Willow Help Center — Balancing a Redesign with an Evolving Brand Overhaul

Overview, Role & Team

The Mission: Redesign Willow’s outdated Help Center in 3 months. The goal was to build a clear, mobile-friendly troubleshooting experience that could support upcoming product launches and match their changing brand style.

My Role: Senior Visual Designer. Led end-to-end UX/UI, interaction design, and visual infrastructure. Responsibilities included ideating concepts based on user data, presenting to leadership, and delivering final production assets.

The Team: Partnered with the Creative Director, Project Management, Head of Mom Experience, Technical Program Manager, Creative and Product Team members, and Developer to ensure a seamless, cohesive user experience.

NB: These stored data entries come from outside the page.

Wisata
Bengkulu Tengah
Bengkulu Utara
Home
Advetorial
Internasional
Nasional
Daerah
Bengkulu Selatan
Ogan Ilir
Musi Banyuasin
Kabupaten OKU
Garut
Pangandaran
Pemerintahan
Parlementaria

Tools: Figma, Adobe Creative Cloud.

The Problem

The existing Help Center was outdated and couldn't support Willow's upcoming product launches. The content and branding was outdated, the user experience was clunky with high customer support ticket volume and bounce rates.

  • Solution: Moms need quick, seamless troubleshooting to get their pumps working without frustration. Additionally, the final design needs to be flexible enough to accommodate a rolling, incomplete brand overhaul.

  • Strategy: Design a new Help Center with articles, embedded videos, step-by-step interactive troubleshooting responsive website. Striking a balance between self- serve and human support. The design look and feel should to be a basic structure that can easily be updated as the new brand evolves.

The Business & User Friction

The existing Help Center was visually outdated and structurally unable to support Willow’s rolling product launches. Crucially, the system had to absorb an incomplete, evolving brand identity overhaul mid-flight.

  • The Analytics: Data revealed high customer support ticket volumes and steep bounce rates. Sleep-deprived, multitasking moms were struggling to find clear answers fast, leading to an elevated product return rate driven by simple reassembly and cleaning frustrations.

  • The Goal: Build an intuitive, easy-to-read self-service center so a busy mom could fix her pump instantly, without the headache of calling support.

The Mid-Project Surprise

Midway through the project lifecycle, I had a meeting with the Project Manager and uncovered a massive surprise: the entire Help Center would be built on the Salesforce platform. Because the original guidelines didn't mention this, the detailed designs I had already built were too complex for the platform to handle out-of-the-box.

With our 3-month deadline ticking down, I suddenly had to rethink the layouts completely to fit technical limitations without losing the friendly, simple experience our users needed.

Navigating the Platform Shift Together

To safeguard the launch timeline, I requested a collaborative meeting with the developer and Salesforce technical specialists to audit my layouts against the platform’s native capabilities. I pivoted my existing wireframes to align with native Salesforce components, reducing custom engineering overhead. For example, rather than introducing heavy code for a complex multi-filter search bar, I scaled back the search features and adapted navigation flows to leverage native out-of-the-box page routing.

While my work with Willow concluded at the handoff phase, this pivot served as a powerful case-in-point for the value of early cross-functional scoping.

Advanced search feature that includes product selection filter and search within that product.

Advanced search feature that includes product selection filter and search within that product.

Final Deliverables & Handoff Integrity

The final solution was a responsive website design that elegantly merged Willow’s new visual brand aesthetics.

To ensure the final product looked exactly as intended, I built a thorough, organized component style guide in Figma. I then walked the developer through every single screen, explaining how the elements should move and adapt on mobile screens, and made sure they knew I was available to help clear up any confusion during the build.

Impact & Outcomes

  • 10% Fewer Customer Calls: By cleaning up the layout so articles were easy to find and read, the new Help Center successfully helped users solve their own problems, cutting standard customer care calls by 10% and lifting some burden off the internal support team.

  • A Smart Mix of Human and Digital Care: Our data showed that digital troubleshooting was a huge help, but because breast pumps are highly personal and complex, you can never completely replace human care. My early recommendation to balance the website with personal outreach was proven right later on when Willow added a direct calendar link, letting moms easily book live, 1-on-1 video sessions with their Care Team.

    "To build trust and eliminate friction, users should always have an easy way to connect with a real person."

2026 screenshot shows Willow has integrated a Calendly booking calendar for session with their Care Team.

Key Takeaways & Lessons Learned

“Contract constraints meant I wasn't able to see this through to post-launch optimization, but this project again proves my belief that a designer’s best ally is a developer. Re-evaluating design to quickly pivot platforms requires leaving ego at the door and identifying the best strategic compromise for the user and the business timeline.”

  • Getting Technical Early: Having to adjust our plans for Salesforce mid-way through taught me a valuable lesson. Today, I use this experience to encourage teams to bring designers and developers into the conversation on Day 1—saving time and preventing surprises before any sketching even begins.

  • Remembering the Support Pages: This project reminded me that even great, user-focused brands sometimes forget to apply good design principles to their help and documentation pages. It showed me how much a well-designed support site directly affects customer happiness and business costs.